─── PASSAGE
As originators and lenders are aware, current volatility in the reverse mortgage secondary market has made continuing availability of any particular HECM adjustable rate margin, or fixed interest rate, over a period of 120 days problematic. During this interval, unless a lender receives a purchase commitment from its investor, there is a chance that the investor may not even be willing to purchase a HECM with the same margin or fixed interest rate as the lender disclosed to the consumer, or if willing to do so, may only be willing to do so at a reduced price. For this reason, if a lender provides a principal limit disclosure, it is important that the consumer understand that the so-called principal limit “lock” is not a commitment to make a reverse mortgage at any particular fixed interest rate, adjustable rate margin or at all. In addition, if used, the principal limit disclosure should clarify that the expected interest rate used to set the initial principal limit is protected for 120-days solely in connection with the particular adjustable rate margin or fixed interest rate HECM product for which the consumer applied. If that particular fixed interest rate or adjustable rate margin product is no longer available, or if the consumer elects to change to a different HECM product notwithstanding the continuing availability of the product initially applied for, the lender’s disclosure should clearly inform the consumer that the disclosed expected interest rate, and projected principal limit, will no longer apply. Without clear disclosures, seniors might understandably be confused when their originator or lender advises them that they cannot obtain the initial principal limit they expected.
──────
─── EXTRACTED ENTRIES
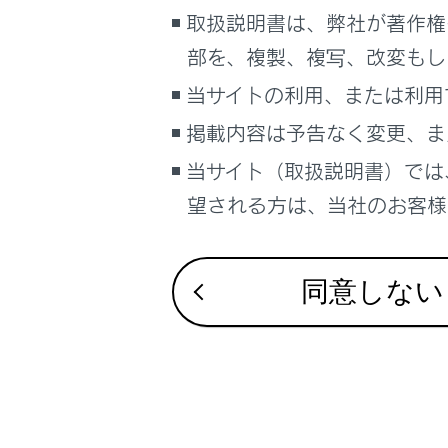
取扱説明書は、弊社が著作権
サイト利用について
割込情報（
部を、複製、複写、改変もし
お問い合わせ
当サイトの利用、または利用
自動割込
掲載内容は予告なく変更、ま
当サイト（取扱説明書）では
自動割込
望される方は、当社のお客様相
ETC2.
同意しない
ETC2.
TSPSサ
新旧ルー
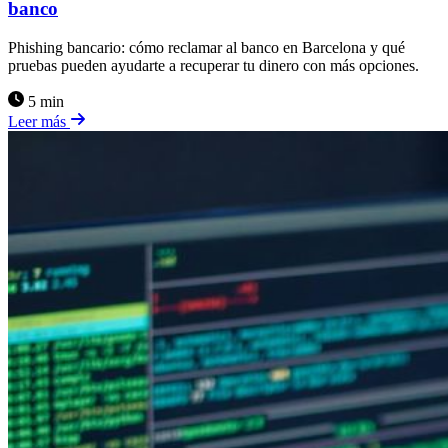
banco
Phishing bancario: cómo reclamar al banco en Barcelona y qué
pruebas pueden ayudarte a recuperar tu dinero con más opciones.
5 min
Leer más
──────
* **WHAT YOU NEED TO DO**:
• A. Rewrite the two records above, the Japanese and Spanish page readings, with "Leer más" replaced by "Ver más" and everything else left unchanged. Leave the pictures out of your answer.
• B. Extend the passage on reverse mortgage principal limit disclosures, continuing on from its final sentence.

* **ANSWERS TO THE PROBLEMS**:
• A.
取扱説明書は、弊社が著作権
サイト利用について
割込情報（
部を、複製、複写、改変もし
お問い合わせ
当サイトの利用、または利用
自動割込
掲載内容は予告なく変更、ま
当サイト（取扱説明書）では
自動割込
望される方は、当社のお客様相
ETC2.
同意しない
ETC2.
TSPSサ
新旧ルー
banco
Phishing bancario: cómo reclamar al banco en Barcelona y qué
pruebas pueden ayudarte a recuperar tu dinero con más opciones.
5 min
Ver más

• B.
This raises the question of what lenders should be doing in these circumstances. Focusing on a scenario in which the senior changes his or her loan program selection, as discussed above, and assuming no commitment has been made by the lender to the consumer to make a HECM with a particular fixed interest rate, adjustable rate margin, or initial principal limit, the expected rate and initial principal limit provided to the consumer in connection with this change (occurring within the 120-day period from the initial application) is governed by Mortgagee Letter 2007-13. There, HUD provides the industry with very specific guidance stating:


“If the borrower chooses or is offered an index and/or margin different from that chosen or offered at application, the Expected Interest Rate used to calculate the Principal Limit shall be the new margin chosen or offered, plus the index as applicable, as of the application date or the date of closing, whichever is lower.”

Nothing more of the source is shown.